- [Задания]:
**A.** Перепишите из текста о Чернобыльской АЭС отрывок от «Неудобная правда о» до «и научно-техническими факторами.».
**B.** Какую должность, согласно тексту о Чернобыльской АЭС, занимал Борис Патон?

- [Текст]:
=======
Неудобная правда о Чернобыле
Украинские ученые, в том числе и Борис Патон, были против строительства Чернобыльской АЭС. Свою позицию они аргументировали не только ее чрезмерной близостью к многомиллионному Киеву, но и научно-техническими факторами.
Сотрудники КГБ тоже докладывали высшему партийному руководству Украины о грубых нарушениях, допущенных во время ее строительства, способных, по их мнению, привести в будущем к непредсказуемым последствиям. Но ни тех, ни других «не слышали».
«МАСШТАБЫ АВАРИИ УТОЧНЯЮТСЯ…»
Во времена бывшего СССР все «судьбоносные решения партии и советского народа» принимались в Москве. В том числе и при строительстве на территории союзных республик опасных техногенных объектов. Во внимание часто не принималось даже мнение известных ученых.
Строительство близ провинциального Чернобыля атомной электростанции не стало исключением: в белокаменной проигнорировали даже мнение всемирно известного ученого, президента Академии наук Украинской ССР Бориса Патона, который был категорически против строительства этого атомного монстра: при принятии окончательного решения во внимание были приняты обнадеживания тогдашнего президента академии наук СССР Александрова, который утверждал, что «реакторы, которые планируем установить на Чернобыльской АЭС настолько безопасны, что их можно устанавливать на Красной площади»!.. Впрочем, игнорировалось мнение не только украинских ученых, но и представителей могучего КГБ.
«Если говорить обо всем процессе строительства Чернобыльской атомной станции и его оперативном сопровождении КГБ Украинской ССР, то в нашем архиве хранятся десятки документов, проливающих свет на весь этот процесс, — говорит директор Государственного отраслевого архива СБУ Андрей Когут. — Это, в частности, докладные, информационные записки, разные справки, составленные сотрудниками комитета под грифом «секретно», «совершенно секретно». Во времена бывшего СССР доступ к ним имел ограниченный круг людей, а сегодня с их содержанием может ознакомиться любой желающий».
ФОТО АРТЕМА СЛИПАЧУКА / «День»
=======
- [Выдержки из данных]:
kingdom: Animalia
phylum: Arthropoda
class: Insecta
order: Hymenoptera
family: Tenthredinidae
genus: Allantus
=======
- [Ответы]:
**A.**
Неудобная правда о Чернобыле
Украинские ученые, в том числе и Борис Патон, были против строительства Чернобыльской АЭС. Свою позицию они аргументировали не только ее чрезмерной близостью к многомиллионному Киеву, но и научно-техническими факторами.

**B.** Президент Академии наук Украинской ССР.